Er zijn goede en slechte kenmerken van het moderne gezinsleven, waarin relaties vaak meer gebaseerd zijn op banden van genegenheid dan op plicht of gehoorzaamheid. In deze tijden vertegenwoordigen de mensen die wij kiezen om dicht bij te staan niet alleen een voorkeur, maar een diepgaand statement van onze identiteit. Wij zijn vrij om ons te omringen met hen die onze diepste waarden weerspiegelen – ook onze ouders. We voelen ons gesterkt om van onze naasten te verlangen dat ze gevoeliger zijn voor onze behoeften, onze emoties en onze aspiraties. Deze vrijheid stelt ons in staat ons los te maken van en te beschermen tegen kwetsende of misbruikende familieleden.
Maar in minder ernstige scenario’s verhult onze Amerikaanse liefdesaffaire met de behoeften en rechten van het individu hoeveel verdriet we creëren voor degenen die we achterlaten. We kunnen het afsnijden van familieleden eerder als moedig zien dan als ontwijkend of egoïstisch. We kunnen onszelf ervan overtuigen dat het beter is om het alleen te doen dan om het werk te doen dat nodig is om conflicten op te lossen. Sommige problemen zijn misschien onoplosbaar, maar er zijn ook relaties die niet voor altijd verloren hoeven te gaan.

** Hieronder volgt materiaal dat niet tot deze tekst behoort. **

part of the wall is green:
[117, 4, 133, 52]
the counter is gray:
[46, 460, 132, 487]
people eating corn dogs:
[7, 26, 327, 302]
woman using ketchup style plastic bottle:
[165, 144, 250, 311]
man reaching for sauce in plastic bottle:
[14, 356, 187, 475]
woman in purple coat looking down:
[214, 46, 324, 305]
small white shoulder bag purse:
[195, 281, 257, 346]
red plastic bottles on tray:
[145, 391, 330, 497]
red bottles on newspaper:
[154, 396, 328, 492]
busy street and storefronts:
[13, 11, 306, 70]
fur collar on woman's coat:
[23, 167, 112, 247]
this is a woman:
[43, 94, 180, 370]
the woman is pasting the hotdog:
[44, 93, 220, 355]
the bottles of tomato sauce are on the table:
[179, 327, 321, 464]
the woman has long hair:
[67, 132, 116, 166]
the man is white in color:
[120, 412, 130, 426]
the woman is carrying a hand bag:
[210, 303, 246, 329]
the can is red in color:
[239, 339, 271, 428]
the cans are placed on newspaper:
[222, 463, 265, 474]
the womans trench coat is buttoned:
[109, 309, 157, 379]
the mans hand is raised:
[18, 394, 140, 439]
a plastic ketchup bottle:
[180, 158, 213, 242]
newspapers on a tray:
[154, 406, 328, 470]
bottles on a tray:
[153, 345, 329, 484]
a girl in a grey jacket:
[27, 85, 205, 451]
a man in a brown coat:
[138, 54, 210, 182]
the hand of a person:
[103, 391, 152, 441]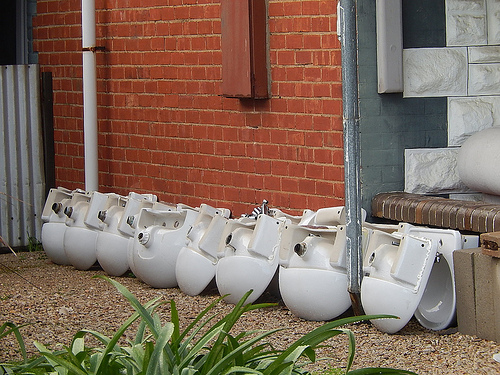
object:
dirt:
[0, 255, 138, 356]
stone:
[46, 293, 77, 318]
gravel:
[0, 271, 107, 325]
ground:
[3, 231, 498, 373]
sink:
[410, 227, 481, 332]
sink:
[213, 214, 280, 307]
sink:
[40, 187, 72, 266]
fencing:
[2, 61, 49, 248]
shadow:
[40, 69, 58, 186]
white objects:
[131, 207, 197, 289]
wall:
[354, 0, 500, 197]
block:
[400, 47, 472, 97]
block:
[447, 97, 498, 141]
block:
[402, 148, 458, 194]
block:
[466, 49, 500, 100]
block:
[442, 0, 487, 47]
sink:
[278, 224, 354, 321]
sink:
[175, 204, 229, 297]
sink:
[95, 192, 153, 277]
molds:
[403, 48, 467, 97]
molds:
[445, 0, 489, 47]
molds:
[405, 146, 465, 196]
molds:
[447, 95, 500, 148]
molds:
[466, 45, 500, 65]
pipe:
[341, 2, 360, 304]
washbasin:
[278, 224, 349, 322]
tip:
[90, 274, 101, 279]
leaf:
[93, 273, 157, 324]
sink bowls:
[63, 190, 104, 271]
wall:
[31, 1, 346, 206]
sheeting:
[0, 64, 44, 250]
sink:
[357, 228, 439, 335]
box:
[219, 0, 271, 104]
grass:
[0, 289, 419, 375]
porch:
[372, 190, 500, 232]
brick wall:
[31, 2, 347, 216]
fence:
[0, 63, 49, 250]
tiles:
[485, 0, 499, 46]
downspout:
[335, 90, 369, 314]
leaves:
[325, 313, 402, 330]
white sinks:
[412, 250, 454, 331]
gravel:
[360, 335, 499, 370]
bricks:
[55, 156, 73, 167]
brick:
[186, 119, 300, 185]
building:
[15, 0, 499, 236]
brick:
[404, 49, 477, 95]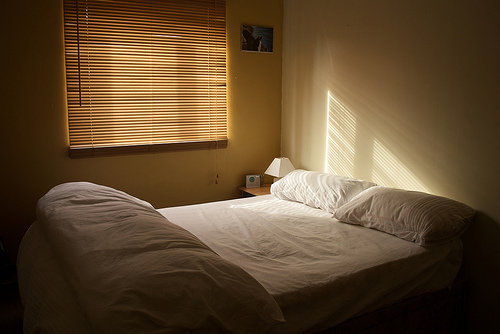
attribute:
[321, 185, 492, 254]
pillow — white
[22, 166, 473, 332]
bed — queen size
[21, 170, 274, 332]
pillow — large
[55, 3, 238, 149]
blinds — wooden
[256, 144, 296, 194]
lamp — small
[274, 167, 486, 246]
pillows —  large, white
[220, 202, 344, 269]
sheets — white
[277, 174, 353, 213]
pillowcases — white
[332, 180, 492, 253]
pillow — white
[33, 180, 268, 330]
comforter — white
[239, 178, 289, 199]
nightstand — wooden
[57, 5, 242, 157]
window — big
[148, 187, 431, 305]
sheet — white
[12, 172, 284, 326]
comforter — white, queen size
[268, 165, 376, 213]
pillow — white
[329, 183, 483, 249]
pillow — white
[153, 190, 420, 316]
sheets — white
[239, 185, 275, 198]
night stand — small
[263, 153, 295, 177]
lampshade — white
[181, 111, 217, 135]
shades — closed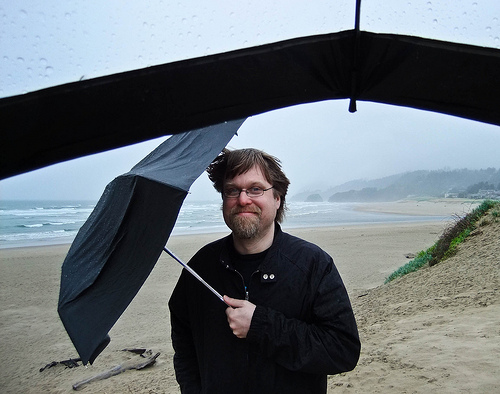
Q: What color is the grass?
A: Green.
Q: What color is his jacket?
A: Black.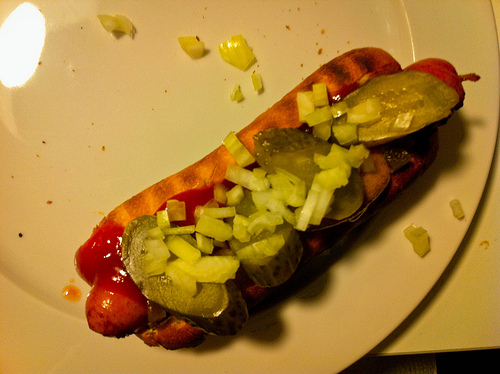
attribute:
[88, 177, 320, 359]
pickles — sliced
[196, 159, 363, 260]
onion — diced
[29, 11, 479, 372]
plate — round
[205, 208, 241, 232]
onion — diced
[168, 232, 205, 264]
onion — diced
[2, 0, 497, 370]
dish — white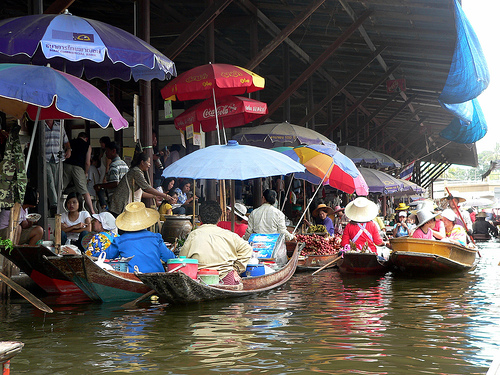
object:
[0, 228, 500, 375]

Het is soms verleidelijk om familieleden te zien als een extra last in een toch al veeleisend leven. Het kan moeilijk zijn om hun onhandige pogingen om voor ons te zorgen te zien, de verwarrende aard van hun worstelingen, en de geschiedenis die ze met zich meedragen strompelend in het heden. Het kan moeilijk zijn ons te verontschuldigen tegenover hen die we gekwetst hebben en moeilijk om hen te vergeven die ons gekwetst hebben. Maar soms zijn de voordelen groter dan de kosten. Tara Westover schreef in haar memoires, Opgevoed, “Ik weet alleen dit: dat toen mijn moeder me vertelde dat ze niet de moeder voor me was geweest die ze graag had willen zijn, ze die moeder voor het eerst werd.”